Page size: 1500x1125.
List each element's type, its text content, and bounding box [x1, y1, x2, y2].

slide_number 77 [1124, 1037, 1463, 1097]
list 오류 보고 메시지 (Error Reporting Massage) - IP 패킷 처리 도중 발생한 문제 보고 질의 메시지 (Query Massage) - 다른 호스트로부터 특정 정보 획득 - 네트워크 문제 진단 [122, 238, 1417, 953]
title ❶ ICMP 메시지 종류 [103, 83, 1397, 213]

• What is needed:
Locate the line with "List each element's" in the entries above; extract it and every line after it, verbatim.

• Answer box:
List each element's type, its text content, and bounding box [x1, y1, x2, y2].

slide_number 77 [1124, 1037, 1463, 1097]
list 오류 보고 메시지 (Error Reporting Massage) - IP 패킷 처리 도중 발생한 문제 보고 질의 메시지 (Query Massage) - 다른 호스트로부터 특정 정보 획득 - 네트워크 문제 진단 [122, 238, 1417, 953]
title ❶ ICMP 메시지 종류 [103, 83, 1397, 213]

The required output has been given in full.